## Instructions for the task
Go through the records below and copy out every line that contains the word "wine".

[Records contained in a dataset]
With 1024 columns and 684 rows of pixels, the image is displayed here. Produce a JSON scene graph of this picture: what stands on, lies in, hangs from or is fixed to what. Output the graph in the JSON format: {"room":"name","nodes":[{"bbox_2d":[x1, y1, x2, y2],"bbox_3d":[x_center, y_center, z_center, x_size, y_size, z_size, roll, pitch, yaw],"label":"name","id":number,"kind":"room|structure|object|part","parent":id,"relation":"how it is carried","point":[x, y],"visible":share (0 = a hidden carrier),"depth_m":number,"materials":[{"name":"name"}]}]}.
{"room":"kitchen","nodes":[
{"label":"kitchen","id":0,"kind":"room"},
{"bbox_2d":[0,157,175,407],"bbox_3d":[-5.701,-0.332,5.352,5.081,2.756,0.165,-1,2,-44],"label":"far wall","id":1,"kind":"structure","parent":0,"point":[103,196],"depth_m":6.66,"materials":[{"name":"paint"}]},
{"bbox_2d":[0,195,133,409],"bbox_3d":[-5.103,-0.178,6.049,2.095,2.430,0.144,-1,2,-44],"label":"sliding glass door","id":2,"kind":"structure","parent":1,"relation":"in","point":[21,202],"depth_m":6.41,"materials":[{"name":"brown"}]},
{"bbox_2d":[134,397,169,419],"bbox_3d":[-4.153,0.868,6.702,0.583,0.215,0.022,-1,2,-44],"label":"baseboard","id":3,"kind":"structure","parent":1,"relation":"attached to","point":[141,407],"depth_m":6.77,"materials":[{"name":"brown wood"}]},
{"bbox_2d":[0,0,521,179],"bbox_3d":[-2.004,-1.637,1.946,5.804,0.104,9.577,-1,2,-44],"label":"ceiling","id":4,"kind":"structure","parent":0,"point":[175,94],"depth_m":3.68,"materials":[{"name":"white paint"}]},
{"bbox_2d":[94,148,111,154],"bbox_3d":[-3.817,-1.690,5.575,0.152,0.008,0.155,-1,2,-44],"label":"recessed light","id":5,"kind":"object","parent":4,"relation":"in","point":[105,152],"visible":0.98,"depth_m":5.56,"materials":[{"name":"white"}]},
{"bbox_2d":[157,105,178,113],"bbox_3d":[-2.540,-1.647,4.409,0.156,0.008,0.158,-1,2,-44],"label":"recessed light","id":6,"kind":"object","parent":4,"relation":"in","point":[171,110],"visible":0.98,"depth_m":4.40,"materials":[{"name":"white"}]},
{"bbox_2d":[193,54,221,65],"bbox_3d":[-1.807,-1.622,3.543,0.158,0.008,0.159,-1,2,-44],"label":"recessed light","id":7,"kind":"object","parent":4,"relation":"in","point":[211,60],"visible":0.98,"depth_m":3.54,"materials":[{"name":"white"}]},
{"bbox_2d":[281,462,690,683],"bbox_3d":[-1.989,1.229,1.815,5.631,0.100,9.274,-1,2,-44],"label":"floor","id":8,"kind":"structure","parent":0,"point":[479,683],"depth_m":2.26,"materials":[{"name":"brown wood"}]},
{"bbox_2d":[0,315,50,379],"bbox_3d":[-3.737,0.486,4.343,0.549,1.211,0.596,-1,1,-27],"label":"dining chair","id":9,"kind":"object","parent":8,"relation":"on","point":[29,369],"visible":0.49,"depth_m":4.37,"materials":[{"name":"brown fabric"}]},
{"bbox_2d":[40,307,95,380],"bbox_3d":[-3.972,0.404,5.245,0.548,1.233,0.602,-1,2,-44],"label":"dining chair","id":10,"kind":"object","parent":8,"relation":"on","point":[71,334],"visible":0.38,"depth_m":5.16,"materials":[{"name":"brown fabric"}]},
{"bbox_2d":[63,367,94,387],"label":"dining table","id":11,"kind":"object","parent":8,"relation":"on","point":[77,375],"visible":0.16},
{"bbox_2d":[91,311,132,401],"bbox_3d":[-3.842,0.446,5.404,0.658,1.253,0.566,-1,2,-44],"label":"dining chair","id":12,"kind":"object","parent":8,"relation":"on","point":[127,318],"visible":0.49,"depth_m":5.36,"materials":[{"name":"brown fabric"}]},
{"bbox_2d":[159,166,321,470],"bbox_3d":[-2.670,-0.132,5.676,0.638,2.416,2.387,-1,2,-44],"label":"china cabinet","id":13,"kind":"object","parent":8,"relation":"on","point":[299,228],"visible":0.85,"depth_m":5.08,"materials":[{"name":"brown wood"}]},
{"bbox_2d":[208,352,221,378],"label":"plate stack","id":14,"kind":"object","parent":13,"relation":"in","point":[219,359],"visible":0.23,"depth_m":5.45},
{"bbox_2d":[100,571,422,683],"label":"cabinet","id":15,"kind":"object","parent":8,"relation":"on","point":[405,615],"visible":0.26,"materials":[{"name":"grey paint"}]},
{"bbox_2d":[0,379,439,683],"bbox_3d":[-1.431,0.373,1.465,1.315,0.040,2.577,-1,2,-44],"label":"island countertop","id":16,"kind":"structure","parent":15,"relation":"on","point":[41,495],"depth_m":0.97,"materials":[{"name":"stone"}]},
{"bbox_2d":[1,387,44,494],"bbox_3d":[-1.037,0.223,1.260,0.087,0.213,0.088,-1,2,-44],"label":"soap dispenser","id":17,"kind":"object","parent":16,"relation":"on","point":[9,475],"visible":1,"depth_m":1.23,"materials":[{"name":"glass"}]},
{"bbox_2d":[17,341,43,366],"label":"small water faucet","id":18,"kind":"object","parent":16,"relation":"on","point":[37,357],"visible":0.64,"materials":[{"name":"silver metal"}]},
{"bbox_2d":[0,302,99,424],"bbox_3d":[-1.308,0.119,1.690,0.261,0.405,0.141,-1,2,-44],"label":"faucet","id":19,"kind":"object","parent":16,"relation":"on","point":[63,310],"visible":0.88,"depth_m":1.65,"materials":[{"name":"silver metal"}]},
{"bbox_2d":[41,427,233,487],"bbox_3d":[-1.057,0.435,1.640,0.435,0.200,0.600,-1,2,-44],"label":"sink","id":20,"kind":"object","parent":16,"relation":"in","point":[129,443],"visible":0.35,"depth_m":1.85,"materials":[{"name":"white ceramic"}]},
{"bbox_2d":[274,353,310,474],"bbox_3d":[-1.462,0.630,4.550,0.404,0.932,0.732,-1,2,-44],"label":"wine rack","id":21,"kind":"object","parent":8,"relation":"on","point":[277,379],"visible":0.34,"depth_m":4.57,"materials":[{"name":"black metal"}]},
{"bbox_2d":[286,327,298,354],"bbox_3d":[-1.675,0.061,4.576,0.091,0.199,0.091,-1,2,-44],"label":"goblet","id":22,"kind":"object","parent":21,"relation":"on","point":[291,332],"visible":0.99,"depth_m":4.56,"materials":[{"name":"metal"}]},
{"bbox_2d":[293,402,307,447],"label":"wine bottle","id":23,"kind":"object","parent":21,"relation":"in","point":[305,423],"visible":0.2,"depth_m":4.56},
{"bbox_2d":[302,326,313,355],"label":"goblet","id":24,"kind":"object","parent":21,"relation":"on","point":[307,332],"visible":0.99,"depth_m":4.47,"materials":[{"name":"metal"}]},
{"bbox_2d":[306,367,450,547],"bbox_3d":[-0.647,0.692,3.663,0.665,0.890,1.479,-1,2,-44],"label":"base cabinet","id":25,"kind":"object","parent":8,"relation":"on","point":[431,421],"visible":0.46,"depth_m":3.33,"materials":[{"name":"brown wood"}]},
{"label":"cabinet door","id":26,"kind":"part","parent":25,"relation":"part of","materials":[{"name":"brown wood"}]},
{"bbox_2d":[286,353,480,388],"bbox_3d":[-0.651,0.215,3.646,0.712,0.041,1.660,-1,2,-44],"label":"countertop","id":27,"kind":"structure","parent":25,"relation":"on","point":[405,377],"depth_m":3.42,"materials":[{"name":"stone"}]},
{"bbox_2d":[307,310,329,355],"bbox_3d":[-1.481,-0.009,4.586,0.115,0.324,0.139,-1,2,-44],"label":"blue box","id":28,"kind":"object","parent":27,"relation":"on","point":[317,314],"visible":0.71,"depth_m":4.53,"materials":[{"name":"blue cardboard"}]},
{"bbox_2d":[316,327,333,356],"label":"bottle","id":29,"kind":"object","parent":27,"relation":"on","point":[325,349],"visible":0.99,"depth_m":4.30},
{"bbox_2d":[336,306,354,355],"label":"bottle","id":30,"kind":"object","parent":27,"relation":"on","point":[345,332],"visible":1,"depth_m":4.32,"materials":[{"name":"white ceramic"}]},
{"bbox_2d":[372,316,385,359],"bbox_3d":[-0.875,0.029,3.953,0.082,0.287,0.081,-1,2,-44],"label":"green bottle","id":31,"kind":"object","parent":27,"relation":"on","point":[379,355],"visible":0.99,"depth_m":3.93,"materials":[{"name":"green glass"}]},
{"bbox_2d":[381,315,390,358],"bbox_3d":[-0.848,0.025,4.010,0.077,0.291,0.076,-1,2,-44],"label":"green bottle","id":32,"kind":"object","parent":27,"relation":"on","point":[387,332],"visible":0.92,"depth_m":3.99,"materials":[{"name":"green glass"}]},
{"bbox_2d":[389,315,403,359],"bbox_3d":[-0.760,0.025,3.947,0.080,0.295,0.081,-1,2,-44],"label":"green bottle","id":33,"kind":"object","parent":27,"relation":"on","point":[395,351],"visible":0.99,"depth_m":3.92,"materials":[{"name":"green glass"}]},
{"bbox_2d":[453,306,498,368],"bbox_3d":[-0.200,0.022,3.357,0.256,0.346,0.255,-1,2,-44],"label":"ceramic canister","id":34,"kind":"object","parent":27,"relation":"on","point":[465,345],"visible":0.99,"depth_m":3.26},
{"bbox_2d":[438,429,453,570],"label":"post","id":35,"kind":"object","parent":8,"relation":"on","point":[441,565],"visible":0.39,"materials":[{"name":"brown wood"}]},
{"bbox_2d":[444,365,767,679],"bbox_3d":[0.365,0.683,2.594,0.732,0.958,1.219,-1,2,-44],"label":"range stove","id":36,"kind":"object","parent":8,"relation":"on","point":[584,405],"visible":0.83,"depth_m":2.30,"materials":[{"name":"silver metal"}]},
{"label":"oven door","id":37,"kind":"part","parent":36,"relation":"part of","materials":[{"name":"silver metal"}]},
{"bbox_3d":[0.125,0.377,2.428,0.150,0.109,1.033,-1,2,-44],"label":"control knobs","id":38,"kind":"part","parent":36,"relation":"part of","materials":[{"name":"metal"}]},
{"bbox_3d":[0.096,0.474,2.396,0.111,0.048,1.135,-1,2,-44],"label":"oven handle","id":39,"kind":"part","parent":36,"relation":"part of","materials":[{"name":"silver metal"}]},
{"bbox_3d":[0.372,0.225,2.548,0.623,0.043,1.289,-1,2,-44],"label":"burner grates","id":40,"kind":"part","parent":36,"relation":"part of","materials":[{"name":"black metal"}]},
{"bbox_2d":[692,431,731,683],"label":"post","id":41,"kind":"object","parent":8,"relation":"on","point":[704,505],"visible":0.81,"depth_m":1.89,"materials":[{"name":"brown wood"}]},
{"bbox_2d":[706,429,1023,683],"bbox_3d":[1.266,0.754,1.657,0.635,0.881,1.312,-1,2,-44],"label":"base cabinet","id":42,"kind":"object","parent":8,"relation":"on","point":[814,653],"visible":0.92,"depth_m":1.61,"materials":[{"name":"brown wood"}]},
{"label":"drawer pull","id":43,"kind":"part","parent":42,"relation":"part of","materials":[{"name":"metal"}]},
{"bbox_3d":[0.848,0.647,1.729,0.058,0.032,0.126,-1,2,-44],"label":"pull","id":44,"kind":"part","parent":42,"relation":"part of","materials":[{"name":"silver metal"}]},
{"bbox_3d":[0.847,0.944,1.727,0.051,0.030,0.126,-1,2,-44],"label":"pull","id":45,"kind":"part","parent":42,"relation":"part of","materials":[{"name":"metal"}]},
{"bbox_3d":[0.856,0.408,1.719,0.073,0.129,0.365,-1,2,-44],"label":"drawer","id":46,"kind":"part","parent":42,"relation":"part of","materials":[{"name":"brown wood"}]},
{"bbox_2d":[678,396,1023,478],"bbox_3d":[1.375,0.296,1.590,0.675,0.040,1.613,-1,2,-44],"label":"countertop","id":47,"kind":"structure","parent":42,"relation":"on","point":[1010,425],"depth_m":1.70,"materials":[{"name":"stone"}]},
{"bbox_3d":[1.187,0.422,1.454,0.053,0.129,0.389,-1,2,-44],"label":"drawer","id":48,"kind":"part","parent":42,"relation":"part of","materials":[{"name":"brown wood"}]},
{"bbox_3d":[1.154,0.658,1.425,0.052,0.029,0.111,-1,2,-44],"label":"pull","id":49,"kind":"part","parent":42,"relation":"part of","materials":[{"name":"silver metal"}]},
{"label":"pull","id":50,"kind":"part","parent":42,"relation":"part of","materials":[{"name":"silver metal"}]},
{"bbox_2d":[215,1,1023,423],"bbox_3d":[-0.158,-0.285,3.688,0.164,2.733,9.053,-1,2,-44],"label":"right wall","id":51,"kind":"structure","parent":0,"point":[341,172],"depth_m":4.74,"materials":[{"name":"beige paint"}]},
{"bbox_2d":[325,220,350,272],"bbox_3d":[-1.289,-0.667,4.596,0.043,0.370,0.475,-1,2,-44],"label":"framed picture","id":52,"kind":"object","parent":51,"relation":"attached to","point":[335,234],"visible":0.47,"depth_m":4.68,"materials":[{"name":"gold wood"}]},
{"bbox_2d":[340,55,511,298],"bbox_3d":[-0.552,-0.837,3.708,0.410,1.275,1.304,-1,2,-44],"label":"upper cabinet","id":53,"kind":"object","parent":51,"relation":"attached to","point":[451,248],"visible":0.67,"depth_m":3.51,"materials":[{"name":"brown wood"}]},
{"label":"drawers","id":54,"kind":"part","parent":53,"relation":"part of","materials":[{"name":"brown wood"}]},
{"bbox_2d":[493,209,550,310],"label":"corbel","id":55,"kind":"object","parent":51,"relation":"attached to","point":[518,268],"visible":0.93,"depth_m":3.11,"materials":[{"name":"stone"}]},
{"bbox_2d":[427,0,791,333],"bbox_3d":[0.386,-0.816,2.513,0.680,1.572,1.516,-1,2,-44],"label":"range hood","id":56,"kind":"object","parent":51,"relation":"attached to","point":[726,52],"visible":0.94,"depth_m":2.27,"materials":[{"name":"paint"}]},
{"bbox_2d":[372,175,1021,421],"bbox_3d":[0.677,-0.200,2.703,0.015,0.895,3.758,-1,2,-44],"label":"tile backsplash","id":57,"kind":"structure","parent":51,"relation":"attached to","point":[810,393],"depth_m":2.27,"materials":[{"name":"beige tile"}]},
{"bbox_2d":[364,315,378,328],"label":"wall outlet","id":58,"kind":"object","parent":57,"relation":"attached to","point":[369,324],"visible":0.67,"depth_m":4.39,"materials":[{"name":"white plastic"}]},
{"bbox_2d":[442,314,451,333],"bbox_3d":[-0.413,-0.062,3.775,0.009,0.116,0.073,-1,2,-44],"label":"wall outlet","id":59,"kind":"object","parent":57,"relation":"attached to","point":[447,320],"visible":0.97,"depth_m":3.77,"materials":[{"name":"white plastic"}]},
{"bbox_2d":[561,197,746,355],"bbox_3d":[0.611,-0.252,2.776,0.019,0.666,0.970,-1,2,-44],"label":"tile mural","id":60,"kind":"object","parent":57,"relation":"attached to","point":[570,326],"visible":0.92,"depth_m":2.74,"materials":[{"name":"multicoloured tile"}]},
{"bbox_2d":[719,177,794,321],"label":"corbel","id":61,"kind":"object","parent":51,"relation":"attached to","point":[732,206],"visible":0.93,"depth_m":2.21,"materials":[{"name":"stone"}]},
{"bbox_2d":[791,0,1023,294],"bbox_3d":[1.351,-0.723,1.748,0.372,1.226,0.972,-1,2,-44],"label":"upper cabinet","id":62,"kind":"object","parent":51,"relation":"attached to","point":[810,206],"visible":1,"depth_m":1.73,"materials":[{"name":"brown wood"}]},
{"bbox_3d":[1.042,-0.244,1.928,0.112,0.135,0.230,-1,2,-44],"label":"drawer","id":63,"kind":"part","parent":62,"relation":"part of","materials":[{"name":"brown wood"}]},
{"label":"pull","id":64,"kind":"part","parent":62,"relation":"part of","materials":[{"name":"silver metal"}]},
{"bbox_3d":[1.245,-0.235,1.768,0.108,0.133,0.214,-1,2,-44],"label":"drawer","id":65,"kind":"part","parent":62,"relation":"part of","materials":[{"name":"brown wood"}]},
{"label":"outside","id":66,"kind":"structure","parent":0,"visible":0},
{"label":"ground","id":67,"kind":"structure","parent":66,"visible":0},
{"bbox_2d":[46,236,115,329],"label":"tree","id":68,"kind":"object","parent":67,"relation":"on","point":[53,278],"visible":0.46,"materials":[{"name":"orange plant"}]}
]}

## Response below
{"bbox_2d":[274,353,310,474],"bbox_3d":[-1.462,0.630,4.550,0.404,0.932,0.732,-1,2,-44],"label":"wine rack","id":21,"kind":"object","parent":8,"relation":"on","point":[277,379],"visible":0.34,"depth_m":4.57,"materials":[{"name":"black metal"}]},
{"bbox_2d":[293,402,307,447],"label":"wine bottle","id":23,"kind":"object","parent":21,"relation":"in","point":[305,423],"visible":0.2,"depth_m":4.56},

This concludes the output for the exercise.